**Records for the task:**
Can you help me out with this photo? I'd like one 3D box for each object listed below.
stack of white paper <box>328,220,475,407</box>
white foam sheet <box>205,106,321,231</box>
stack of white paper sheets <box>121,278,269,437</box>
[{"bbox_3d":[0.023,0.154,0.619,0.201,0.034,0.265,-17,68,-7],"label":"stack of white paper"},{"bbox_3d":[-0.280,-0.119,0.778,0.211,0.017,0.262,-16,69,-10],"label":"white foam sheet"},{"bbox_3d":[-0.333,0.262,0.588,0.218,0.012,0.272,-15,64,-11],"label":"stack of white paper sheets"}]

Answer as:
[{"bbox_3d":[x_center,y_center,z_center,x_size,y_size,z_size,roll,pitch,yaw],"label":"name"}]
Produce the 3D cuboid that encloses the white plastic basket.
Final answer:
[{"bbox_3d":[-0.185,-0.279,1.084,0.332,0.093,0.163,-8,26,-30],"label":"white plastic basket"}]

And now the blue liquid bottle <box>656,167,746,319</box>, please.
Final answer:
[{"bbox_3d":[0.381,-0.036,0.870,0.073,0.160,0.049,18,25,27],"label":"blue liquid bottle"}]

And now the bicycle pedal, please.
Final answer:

==

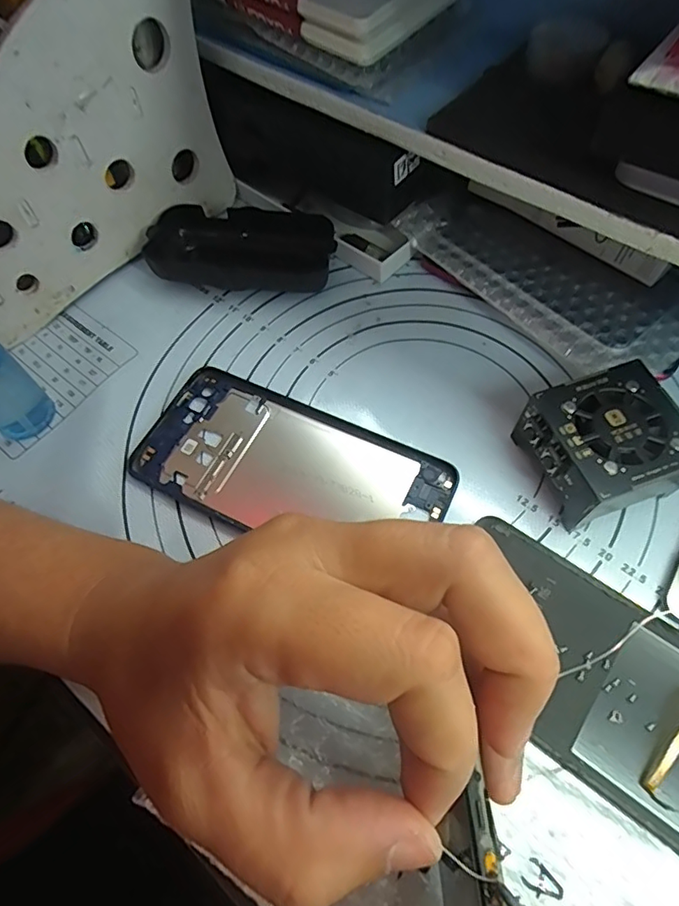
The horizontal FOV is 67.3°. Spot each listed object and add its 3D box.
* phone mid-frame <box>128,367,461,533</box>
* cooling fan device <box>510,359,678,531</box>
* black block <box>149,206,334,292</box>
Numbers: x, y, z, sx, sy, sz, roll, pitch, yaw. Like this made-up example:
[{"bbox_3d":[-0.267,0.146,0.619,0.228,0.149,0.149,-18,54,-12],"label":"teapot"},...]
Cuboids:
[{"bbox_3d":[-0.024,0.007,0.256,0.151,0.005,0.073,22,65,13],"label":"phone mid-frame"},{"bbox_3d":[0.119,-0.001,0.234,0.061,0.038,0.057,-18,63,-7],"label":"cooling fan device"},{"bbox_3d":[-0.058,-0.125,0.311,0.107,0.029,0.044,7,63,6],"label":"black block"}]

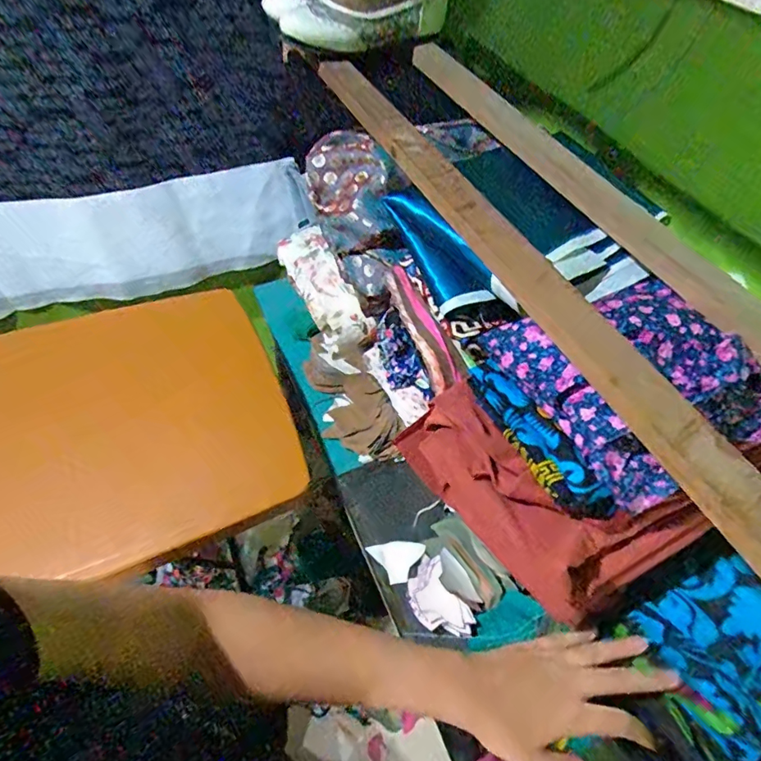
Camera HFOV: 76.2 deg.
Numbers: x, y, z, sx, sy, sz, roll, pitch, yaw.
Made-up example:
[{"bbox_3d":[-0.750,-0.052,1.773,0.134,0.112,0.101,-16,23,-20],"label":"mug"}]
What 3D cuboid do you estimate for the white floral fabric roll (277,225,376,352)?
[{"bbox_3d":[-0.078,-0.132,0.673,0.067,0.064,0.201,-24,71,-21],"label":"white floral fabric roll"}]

**What you have to do:** I need each line from the listing where the word "please" occurs.

**Expected output:**
And now the blue liquid bottle <box>656,167,746,319</box>, please.
And now the bicycle pedal, please.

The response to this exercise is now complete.